Where does the word "simple" show up in the data? Please find each such line and copy it.

[Items listed in a dataset]
--------

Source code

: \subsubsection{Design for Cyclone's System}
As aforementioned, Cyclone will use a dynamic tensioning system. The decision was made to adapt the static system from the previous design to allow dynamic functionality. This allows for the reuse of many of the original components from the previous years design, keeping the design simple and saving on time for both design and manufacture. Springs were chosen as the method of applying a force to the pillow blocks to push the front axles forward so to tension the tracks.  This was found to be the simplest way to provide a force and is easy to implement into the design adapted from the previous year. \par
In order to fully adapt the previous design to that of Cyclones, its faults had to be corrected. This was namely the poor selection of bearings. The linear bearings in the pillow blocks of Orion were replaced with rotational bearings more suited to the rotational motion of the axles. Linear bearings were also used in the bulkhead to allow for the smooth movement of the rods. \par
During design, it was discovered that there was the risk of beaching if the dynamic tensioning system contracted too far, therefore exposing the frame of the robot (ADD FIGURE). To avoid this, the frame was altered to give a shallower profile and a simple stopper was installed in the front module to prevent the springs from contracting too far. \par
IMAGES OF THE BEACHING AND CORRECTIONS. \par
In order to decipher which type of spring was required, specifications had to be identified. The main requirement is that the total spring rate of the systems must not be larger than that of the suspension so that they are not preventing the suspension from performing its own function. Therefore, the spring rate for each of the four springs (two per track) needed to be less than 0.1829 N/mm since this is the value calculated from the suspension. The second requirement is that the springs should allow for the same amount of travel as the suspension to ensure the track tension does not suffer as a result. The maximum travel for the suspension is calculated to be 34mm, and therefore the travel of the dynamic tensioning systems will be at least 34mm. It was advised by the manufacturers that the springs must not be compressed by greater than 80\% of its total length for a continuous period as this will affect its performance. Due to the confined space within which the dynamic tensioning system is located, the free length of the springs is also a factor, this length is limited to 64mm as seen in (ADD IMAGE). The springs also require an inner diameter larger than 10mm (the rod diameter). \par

--------

> Response
As aforementioned, Cyclone will use a dynamic tensioning system. The decision was made to adapt the static system from the previous design to allow dynamic functionality. This allows for the reuse of many of the original components from the previous years design, keeping the design simple and saving on time for both design and manufacture. Springs were chosen as the method of applying a force to the pillow blocks to push the front axles forward so to tension the tracks.  This was found to be the simplest way to provide a force and is easy to implement into the design adapted from the previous year. \par
During design, it was discovered that there was the risk of beaching if the dynamic tensioning system contracted too far, therefore exposing the frame of the robot (ADD FIGURE). To avoid this, the frame was altered to give a shallower profile and a simple stopper was installed in the front module to prevent the springs from contracting too far. \par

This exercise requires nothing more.